(Stored data entries)

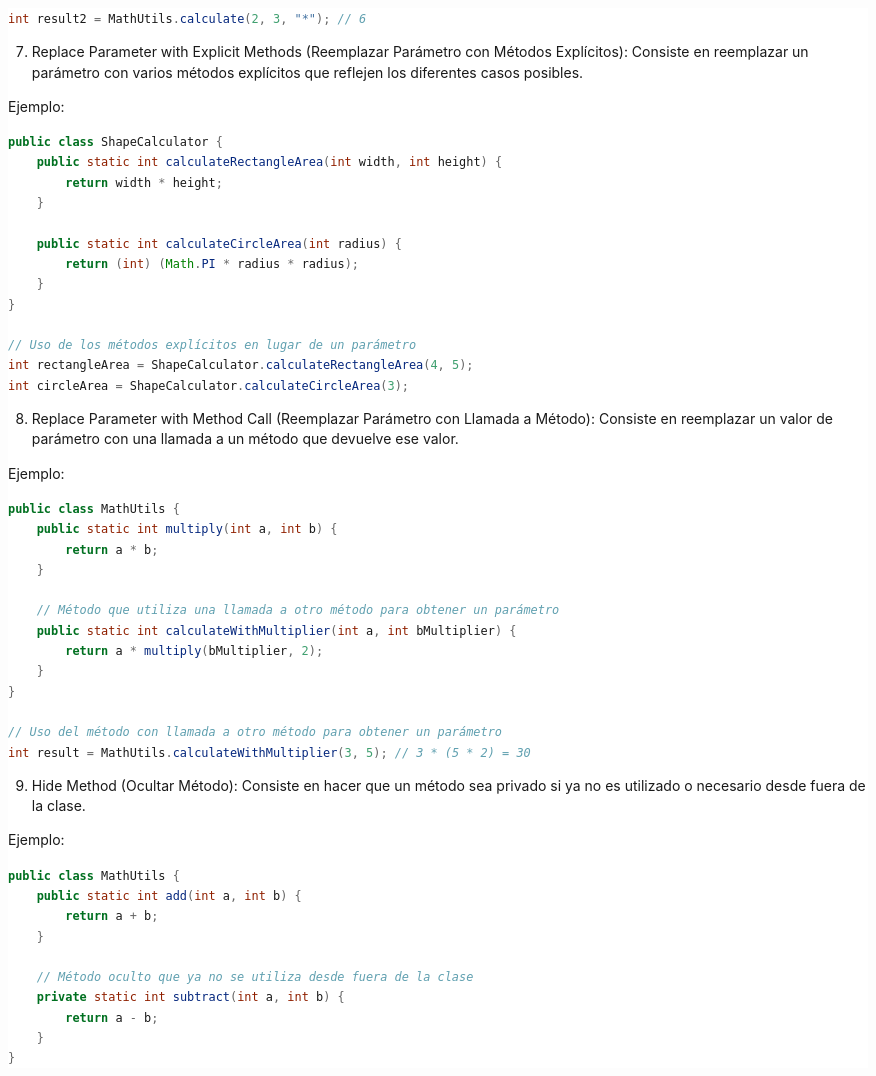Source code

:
 ```java
int result2 = MathUtils.calculate(2, 3, "*"); // 6
```

7. Replace Parameter with Explicit Methods (Reemplazar Parámetro con Métodos Explícitos): Consiste en reemplazar un parámetro con varios métodos explícitos que reflejen los diferentes casos posibles.

Ejemplo:

```java
public class ShapeCalculator {
    public static int calculateRectangleArea(int width, int height) {
        return width * height;
    }

    public static int calculateCircleArea(int radius) {
        return (int) (Math.PI * radius * radius);
    }
}

// Uso de los métodos explícitos en lugar de un parámetro
int rectangleArea = ShapeCalculator.calculateRectangleArea(4, 5);
int circleArea = ShapeCalculator.calculateCircleArea(3);
```

8. Replace Parameter with Method Call (Reemplazar Parámetro con Llamada a Método): Consiste en reemplazar un valor de parámetro con una llamada a un método que devuelve ese valor.

Ejemplo:

```java
public class MathUtils {
    public static int multiply(int a, int b) {
        return a * b;
    }

    // Método que utiliza una llamada a otro método para obtener un parámetro
    public static int calculateWithMultiplier(int a, int bMultiplier) {
        return a * multiply(bMultiplier, 2);
    }
}

// Uso del método con llamada a otro método para obtener un parámetro
int result = MathUtils.calculateWithMultiplier(3, 5); // 3 * (5 * 2) = 30
```

9. Hide Method (Ocultar Método): Consiste en hacer que un método sea privado si ya no es utilizado o necesario desde fuera de la clase.

Ejemplo:

```java
public class MathUtils {
    public static int add(int a, int b) {
        return a + b;
    }

    // Método oculto que ya no se utiliza desde fuera de la clase
    private static int subtract(int a, int b) {
        return a - b;
    }
}
```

* [Work task]
All lines above that include the word "ShapeCalculator" must be copied into the answer.

* [Your response]
public class ShapeCalculator {
int rectangleArea = ShapeCalculator.calculateRectangleArea(4, 5);
int circleArea = ShapeCalculator.calculateCircleArea(3);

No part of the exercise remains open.